Collected data entries
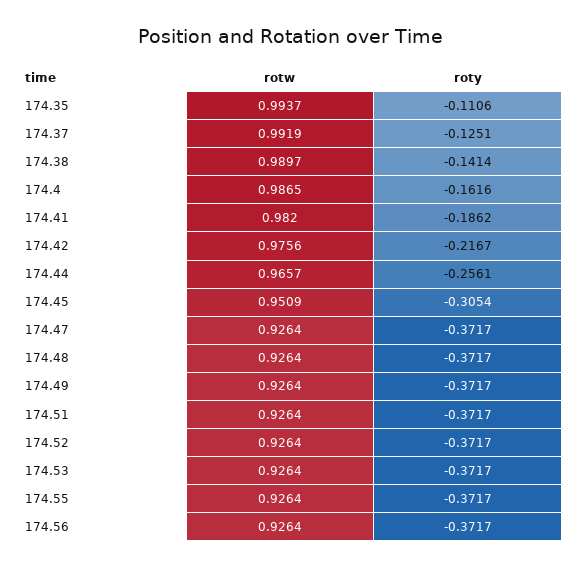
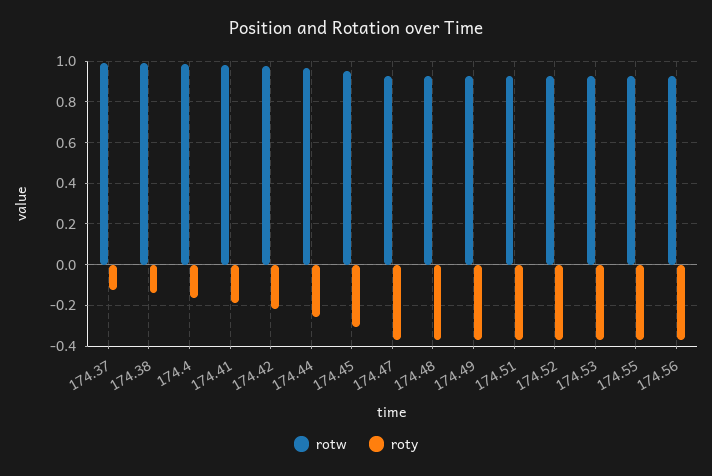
  {
    "rotw": {
-     "174.35": 0.9937,
      "174.37": 0.9919,
      "174.38": 0.9897,
      "174.4": 0.9865,
      "174.41": 0.982,
      "174.42": 0.9756,
      "174.44": 0.9657,
      "174.45": 0.9509,
      "174.47": 0.9264,
      "174.48": 0.9264,
      "174.49": 0.9264,
      "174.51": 0.9264,
      "174.52": 0.9264,
      "174.53": 0.9264,
      "174.55": 0.9264,
      "174.56": 0.9264
    },
    "roty": {
-     "174.35": -0.1106,
      "174.37": -0.1251,
      "174.38": -0.1414,
      "174.4": -0.1616,
      "174.41": -0.1862,
      "174.42": -0.2167,
      "174.44": -0.2561,
      "174.45": -0.3054,
      "174.47": -0.3717,
      "174.48": -0.3717,
      "174.49": -0.3717,
      "174.51": -0.3717,
      "174.52": -0.3717,
      "174.53": -0.3717,
      "174.55": -0.3717,
      "174.56": -0.3717
    }
  }

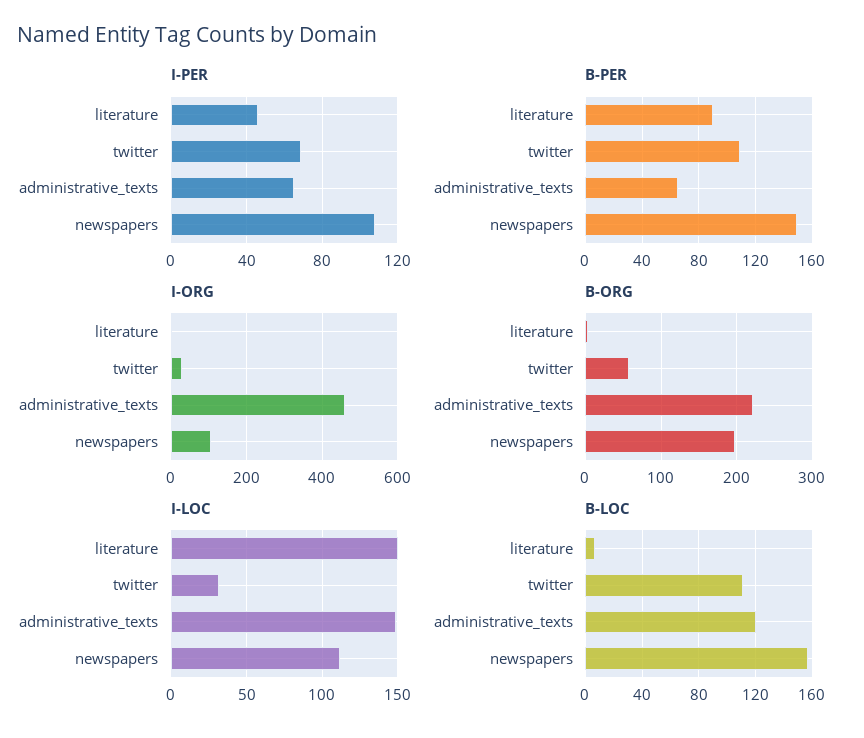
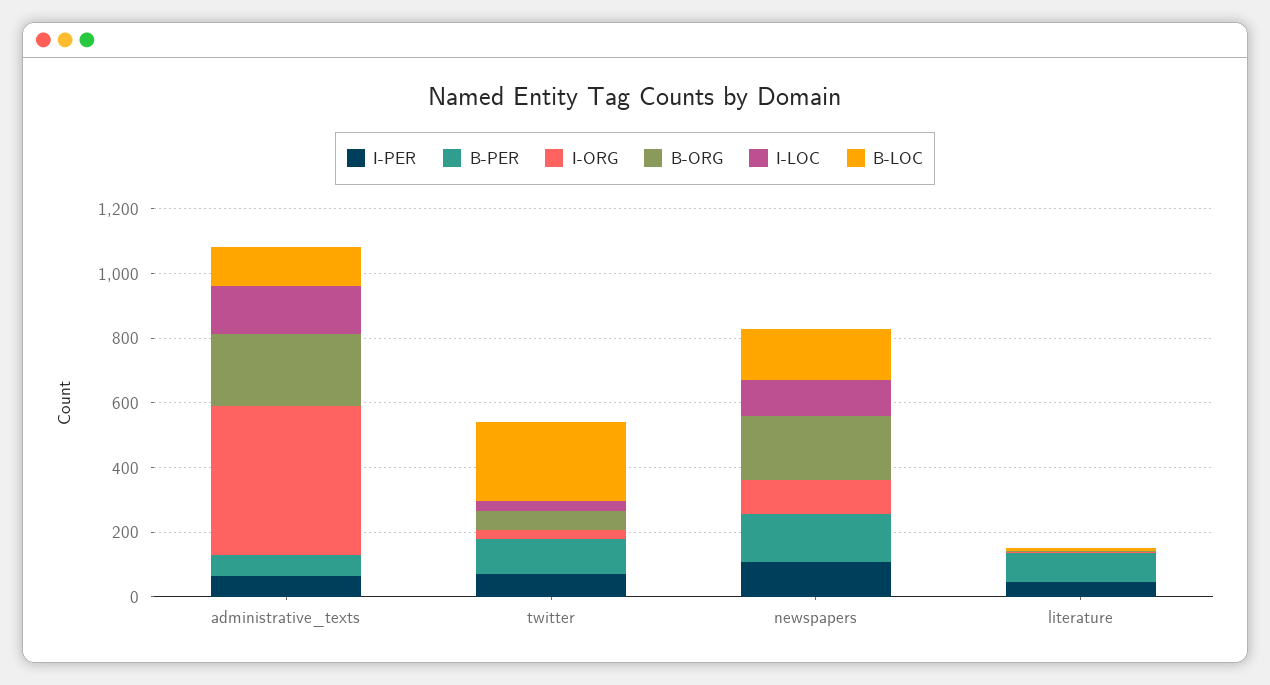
  {
    "I-PER": {
      "literature": 45,
      "twitter": 70,
      "administrative_texts": 65,
      "newspapers": 110
    },
    "B-PER": {
      "literature": 90,
      "twitter": 110,
      "administrative_texts": 65,
      "newspapers": 150
    },
    "I-ORG": {
      "literature": 0,
      "twitter": 20,
      "administrative_texts": 460,
      "newspapers": 100
    },
    "B-ORG": {
      "literature": 0,
      "twitter": 60,
      "administrative_texts": 220,
      "newspapers": 200
    },
    "I-LOC": {
-     "literature": 150,
+     "literature": 0,
      "twitter": 30,
      "administrative_texts": 150,
      "newspapers": 110
    },
    "B-LOC": {
      "literature": 5,
-     "twitter": 110,
+     "twitter": 250,
      "administrative_texts": 120,
      "newspapers": 155
    }
  }

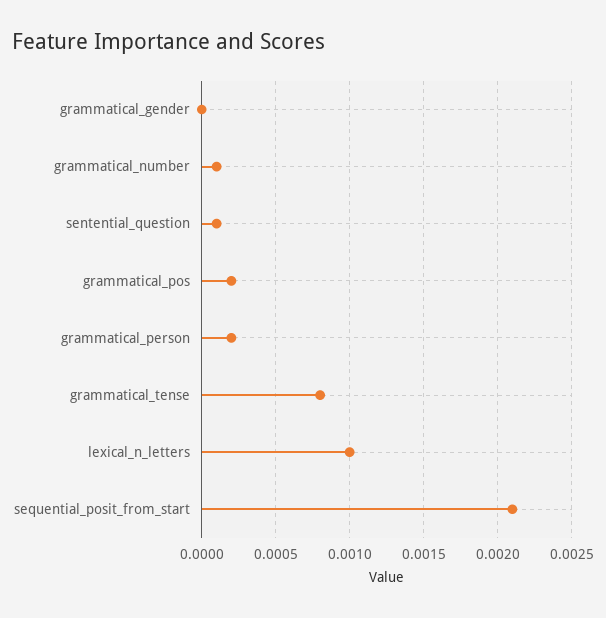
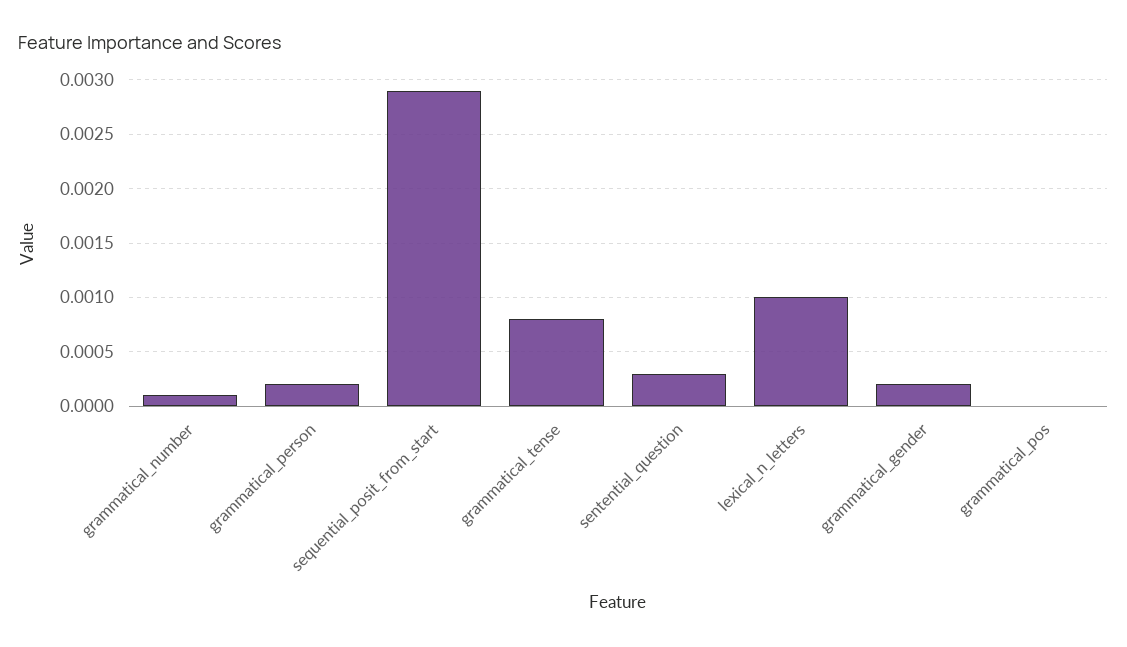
  {
-   "grammatical_gender": 0,
+   "grammatical_gender": 0.0002,
    "grammatical_number": 0.0001,
-   "sentential_question": 0.0001,
+   "sentential_question": 0.0003,
-   "grammatical_pos": 0.0002,
+   "grammatical_pos": 0,
    "grammatical_person": 0.0002,
    "grammatical_tense": 0.0008,
    "lexical_n_letters": 0.001,
-   "sequential_posit_from_start": 0.0021
+   "sequential_posit_from_start": 0.0029
  }

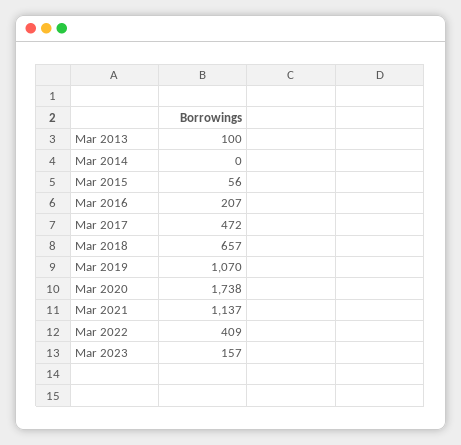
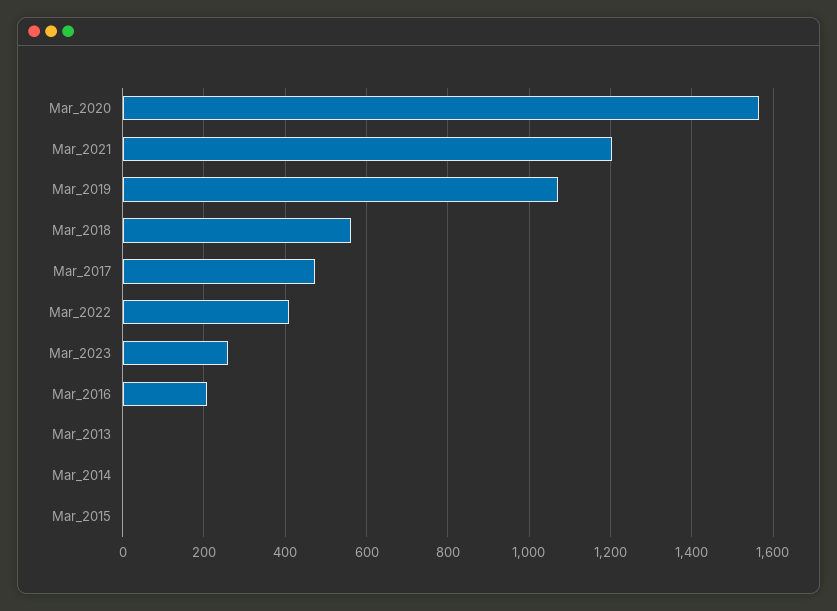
  {
-   "Mar 2013": 100,
+   "Mar 2013": 0,
    "Mar 2014": 0,
-   "Mar 2015": 56,
+   "Mar 2015": 0,
    "Mar 2016": 207,
    "Mar 2017": 472,
-   "Mar 2018": 657,
+   "Mar 2018": 560,
    "Mar 2019": 1070,
-   "Mar 2020": 1738,
+   "Mar 2020": 1560,
-   "Mar 2021": 1137,
+   "Mar 2021": 1200,
    "Mar 2022": 409,
-   "Mar 2023": 157
+   "Mar 2023": 260
  }

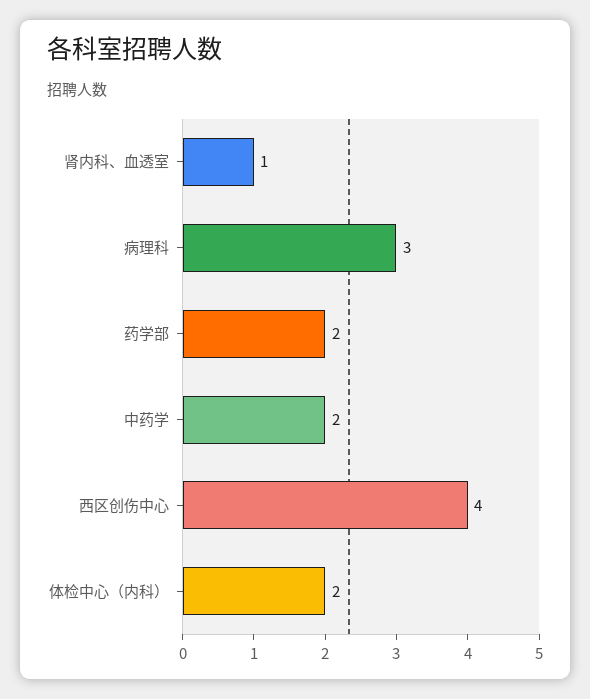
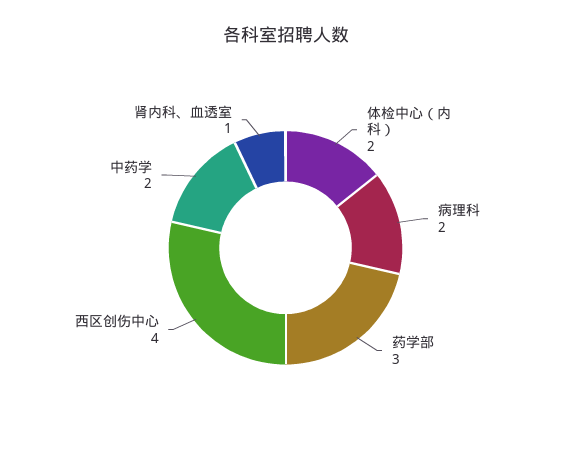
  {
    "肾内科、血透室": 1,
-   "病理科": 3,
+   "病理科": 2,
-   "药学部": 2,
+   "药学部": 3,
    "中药学": 2,
    "西区创伤中心": 4,
    "体检中心（内科）": 2
  }

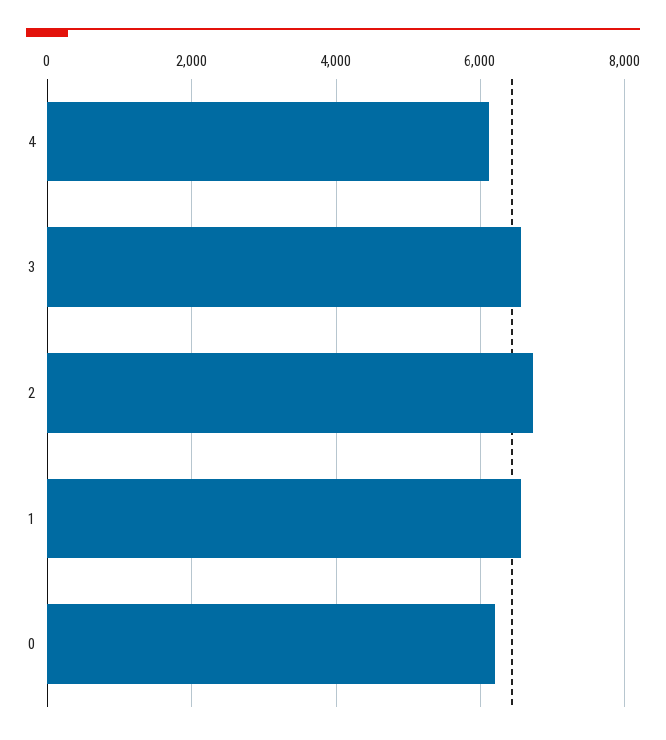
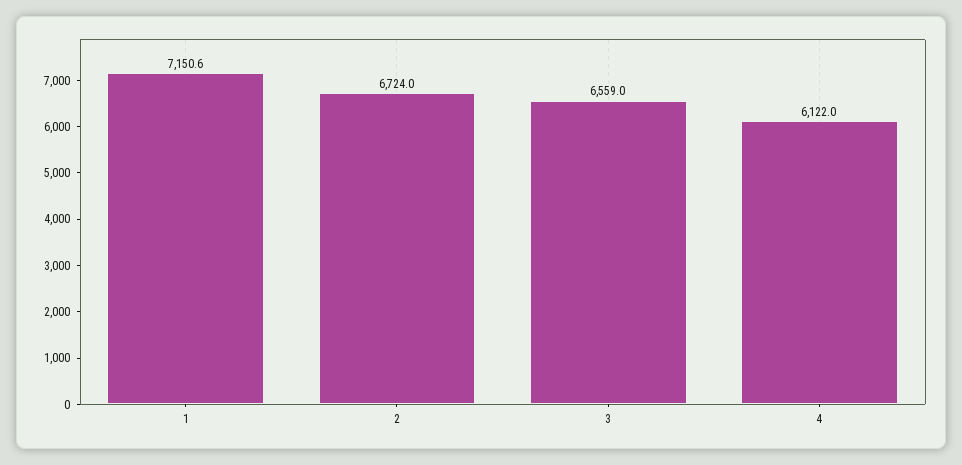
  {
    "4": 6122,
    "3": 6559,
    "2": 6724,
-   "1": 6600,
+   "1": 7150.6
-   "0": 6200
  }

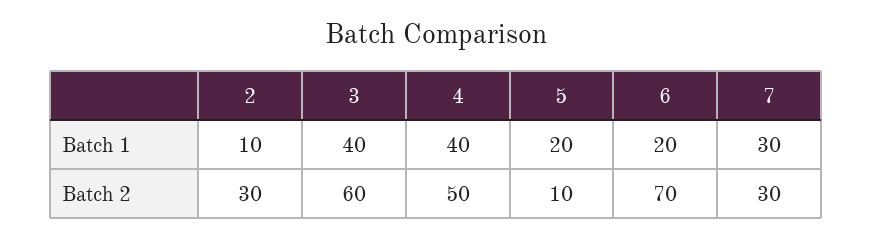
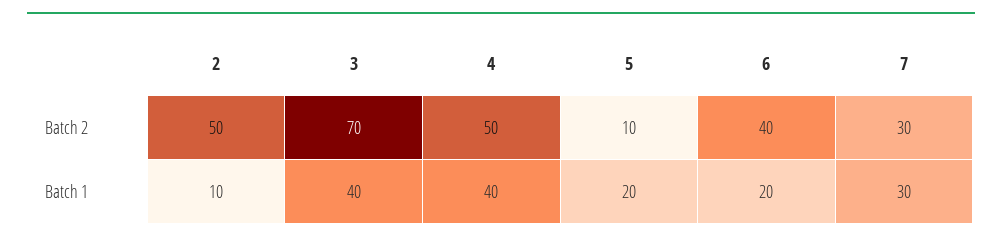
  {
    "2": {
      "Batch 1": 10,
-     "Batch 2": 30
+     "Batch 2": 50
    },
    "3": {
      "Batch 1": 40,
-     "Batch 2": 60
+     "Batch 2": 70
    },
    "4": {
      "Batch 1": 40,
      "Batch 2": 50
    },
    "5": {
      "Batch 1": 20,
      "Batch 2": 10
    },
    "6": {
      "Batch 1": 20,
-     "Batch 2": 70
+     "Batch 2": 40
    },
    "7": {
      "Batch 1": 30,
      "Batch 2": 30
    }
  }

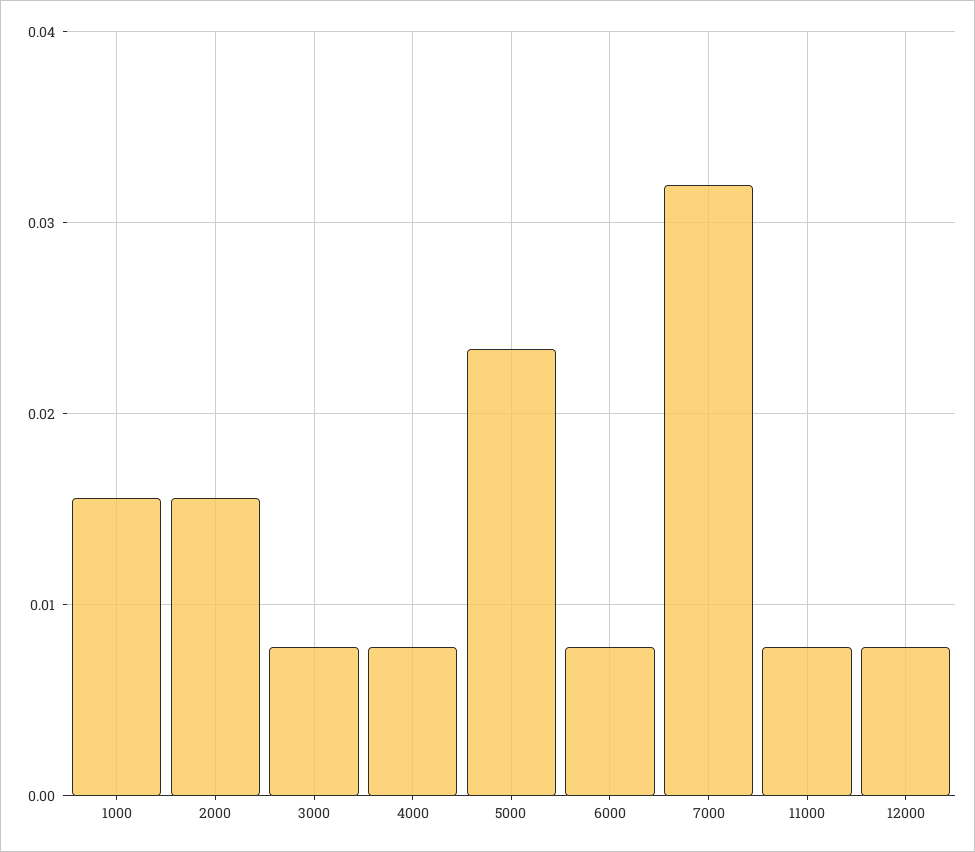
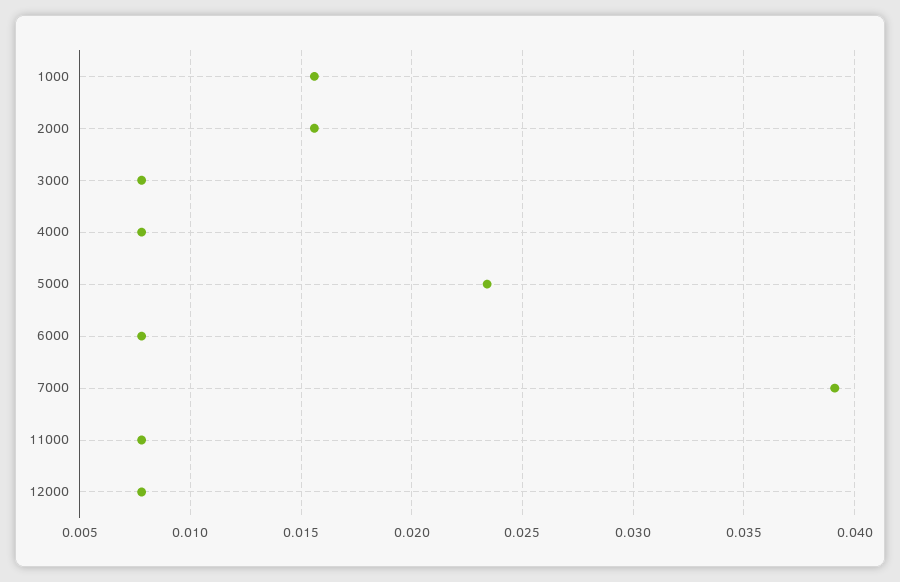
  {
    "1000": 0.0155,
    "2000": 0.0155,
    "3000": 0.008,
    "4000": 0.008,
    "5000": 0.0235,
    "6000": 0.008,
-   "7000": 0.032,
+   "7000": 0.039,
    "11000": 0.008,
    "12000": 0.008
  }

## Exercise
Transcribe every record above in full. Pictures stay out of the copy.

## Exercise response
  {
    "rotw": {
-     "174.35": 0.9937,
      "174.37": 0.9919,
      "174.38": 0.9897,
      "174.4": 0.9865,
      "174.41": 0.982,
      "174.42": 0.9756,
      "174.44": 0.9657,
      "174.45": 0.9509,
      "174.47": 0.9264,
      "174.48": 0.9264,
      "174.49": 0.9264,
      "174.51": 0.9264,
      "174.52": 0.9264,
      "174.53": 0.9264,
      "174.55": 0.9264,
      "174.56": 0.9264
    },
    "roty": {
-     "174.35": -0.1106,
      "174.37": -0.1251,
      "174.38": -0.1414,
      "174.4": -0.1616,
      "174.41": -0.1862,
      "174.42": -0.2167,
      "174.44": -0.2561,
      "174.45": -0.3054,
      "174.47": -0.3717,
      "174.48": -0.3717,
      "174.49": -0.3717,
      "174.51": -0.3717,
      "174.52": -0.3717,
      "174.53": -0.3717,
      "174.55": -0.3717,
      "174.56": -0.3717
    }
  }

  {
    "I-PER": {
      "literature": 45,
      "twitter": 70,
      "administrative_texts": 65,
      "newspapers": 110
    },
    "B-PER": {
      "literature": 90,
      "twitter": 110,
      "administrative_texts": 65,
      "newspapers": 150
    },
    "I-ORG": {
      "literature": 0,
      "twitter": 20,
      "administrative_texts": 460,
      "newspapers": 100
    },
    "B-ORG": {
      "literature": 0,
      "twitter": 60,
      "administrative_texts": 220,
      "newspapers": 200
    },
    "I-LOC": {
-     "literature": 150,
+     "literature": 0,
      "twitter": 30,
      "administrative_texts": 150,
      "newspapers": 110
    },
    "B-LOC": {
      "literature": 5,
-     "twitter": 110,
+     "twitter": 250,
      "administrative_texts": 120,
      "newspapers": 155
    }
  }

  {
-   "grammatical_gender": 0,
+   "grammatical_gender": 0.0002,
    "grammatical_number": 0.0001,
-   "sentential_question": 0.0001,
+   "sentential_question": 0.0003,
-   "grammatical_pos": 0.0002,
+   "grammatical_pos": 0,
    "grammatical_person": 0.0002,
    "grammatical_tense": 0.0008,
    "lexical_n_letters": 0.001,
-   "sequential_posit_from_start": 0.0021
+   "sequential_posit_from_start": 0.0029
  }

  {
-   "Mar 2013": 100,
+   "Mar 2013": 0,
    "Mar 2014": 0,
-   "Mar 2015": 56,
+   "Mar 2015": 0,
    "Mar 2016": 207,
    "Mar 2017": 472,
-   "Mar 2018": 657,
+   "Mar 2018": 560,
    "Mar 2019": 1070,
-   "Mar 2020": 1738,
+   "Mar 2020": 1560,
-   "Mar 2021": 1137,
+   "Mar 2021": 1200,
    "Mar 2022": 409,
-   "Mar 2023": 157
+   "Mar 2023": 260
  }

  {
    "肾内科、血透室": 1,
-   "病理科": 3,
+   "病理科": 2,
-   "药学部": 2,
+   "药学部": 3,
    "中药学": 2,
    "西区创伤中心": 4,
    "体检中心（内科）": 2
  }

  {
    "4": 6122,
    "3": 6559,
    "2": 6724,
-   "1": 6600,
+   "1": 7150.6
-   "0": 6200
  }

  {
    "2": {
      "Batch 1": 10,
-     "Batch 2": 30
+     "Batch 2": 50
    },
    "3": {
      "Batch 1": 40,
-     "Batch 2": 60
+     "Batch 2": 70
    },
    "4": {
      "Batch 1": 40,
      "Batch 2": 50
    },
    "5": {
      "Batch 1": 20,
      "Batch 2": 10
    },
    "6": {
      "Batch 1": 20,
-     "Batch 2": 70
+     "Batch 2": 40
    },
    "7": {
      "Batch 1": 30,
      "Batch 2": 30
    }
  }

  {
    "1000": 0.0155,
    "2000": 0.0155,
    "3000": 0.008,
    "4000": 0.008,
    "5000": 0.0235,
    "6000": 0.008,
-   "7000": 0.032,
+   "7000": 0.039,
    "11000": 0.008,
    "12000": 0.008
  }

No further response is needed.